Content starts
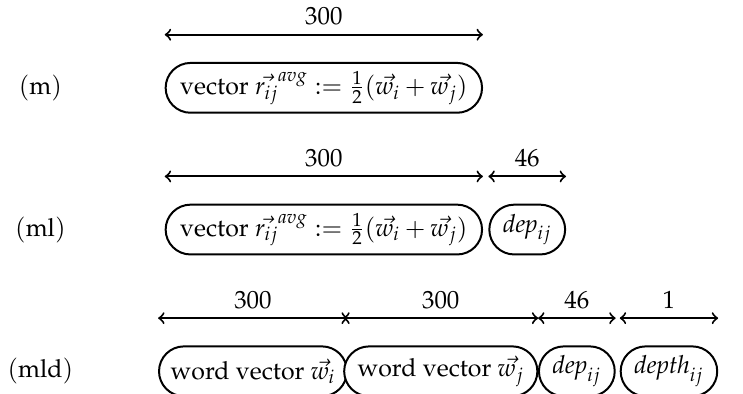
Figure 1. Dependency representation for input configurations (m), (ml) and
Content ends
Content starts
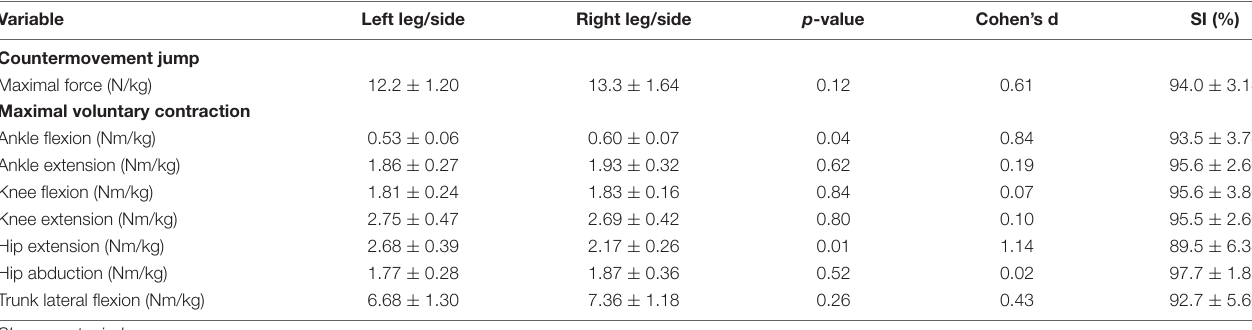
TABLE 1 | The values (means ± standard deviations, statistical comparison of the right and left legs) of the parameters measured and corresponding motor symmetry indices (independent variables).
Content ends
Content starts
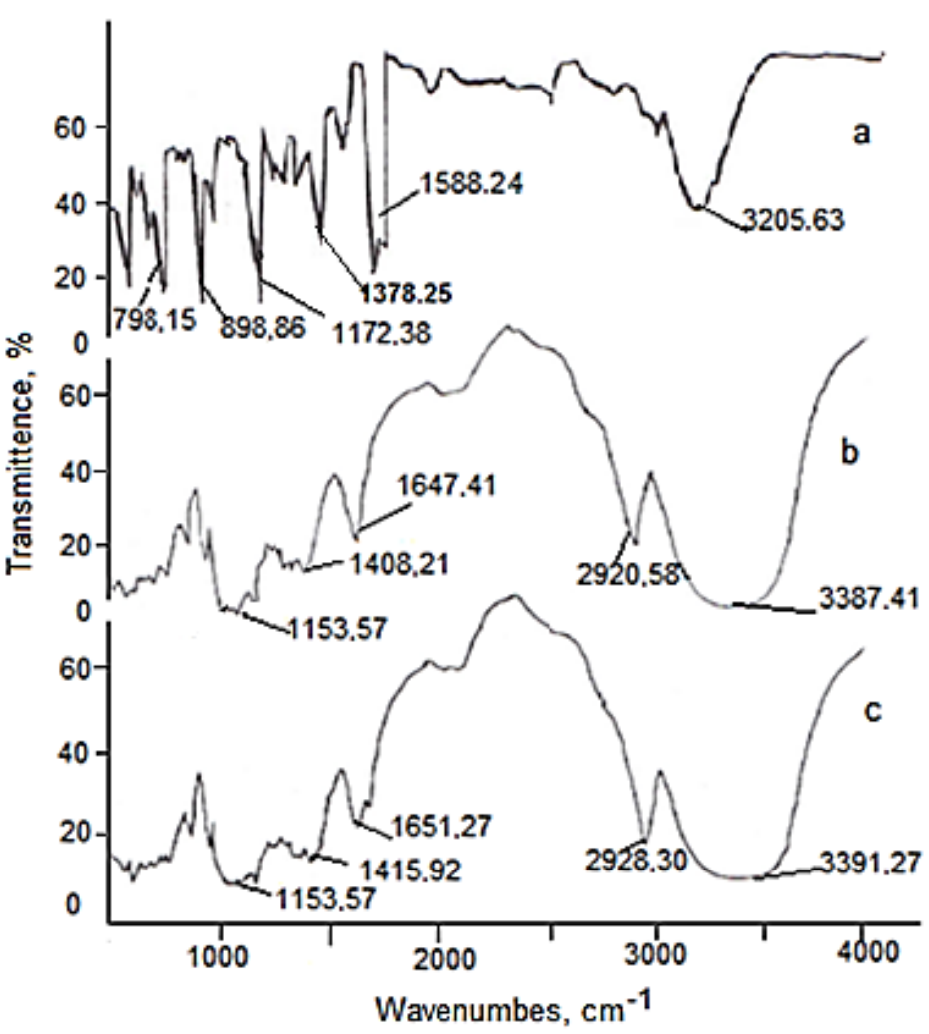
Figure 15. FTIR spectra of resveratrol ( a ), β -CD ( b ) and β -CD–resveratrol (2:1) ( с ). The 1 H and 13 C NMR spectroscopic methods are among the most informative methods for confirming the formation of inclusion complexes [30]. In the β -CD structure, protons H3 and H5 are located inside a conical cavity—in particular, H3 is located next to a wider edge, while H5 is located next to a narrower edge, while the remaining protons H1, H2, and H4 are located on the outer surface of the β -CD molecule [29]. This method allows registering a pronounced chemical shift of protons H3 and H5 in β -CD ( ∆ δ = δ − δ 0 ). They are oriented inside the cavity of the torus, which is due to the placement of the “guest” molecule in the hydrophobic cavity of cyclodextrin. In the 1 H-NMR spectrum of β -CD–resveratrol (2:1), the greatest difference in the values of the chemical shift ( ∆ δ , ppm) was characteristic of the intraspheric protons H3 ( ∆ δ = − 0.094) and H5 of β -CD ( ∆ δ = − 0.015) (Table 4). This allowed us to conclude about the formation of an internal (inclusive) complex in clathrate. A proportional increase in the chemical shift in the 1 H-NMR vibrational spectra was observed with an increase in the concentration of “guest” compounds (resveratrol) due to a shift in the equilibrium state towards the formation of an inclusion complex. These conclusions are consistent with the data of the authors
Content ends
:: Your goal ::
Filter the material above down to the lines that hold the word "values".

:: Exercise result ::
TABLE 1 | The values (means ± standard deviations, statistical comparison of the right and left legs) of the parameters measured and corresponding motor symmetry indices (independent variables).
Figure 15. FTIR spectra of resveratrol ( a ), β -CD ( b ) and β -CD–resveratrol (2:1) ( с ). The 1 H and 13 C NMR spectroscopic methods are among the most informative methods for confirming the formation of inclusion complexes [30]. In the β -CD structure, protons H3 and H5 are located inside a conical cavity—in particular, H3 is located next to a wider edge, while H5 is located next to a narrower edge, while the remaining protons H1, H2, and H4 are located on the outer surface of the β -CD molecule [29]. This method allows registering a pronounced chemical shift of protons H3 and H5 in β -CD ( ∆ δ = δ − δ 0 ). They are oriented inside the cavity of the torus, which is due to the placement of the “guest” molecule in the hydrophobic cavity of cyclodextrin. In the 1 H-NMR spectrum of β -CD–resveratrol (2:1), the greatest difference in the values of the chemical shift ( ∆ δ , ppm) was characteristic of the intraspheric protons H3 ( ∆ δ = − 0.094) and H5 of β -CD ( ∆ δ = − 0.015) (Table 4). This allowed us to conclude about the formation of an internal (inclusive) complex in clathrate. A proportional increase in the chemical shift in the 1 H-NMR vibrational spectra was observed with an increase in the concentration of “guest” compounds (resveratrol) due to a shift in the equilibrium state towards the formation of an inclusion complex. These conclusions are consistent with the data of the authors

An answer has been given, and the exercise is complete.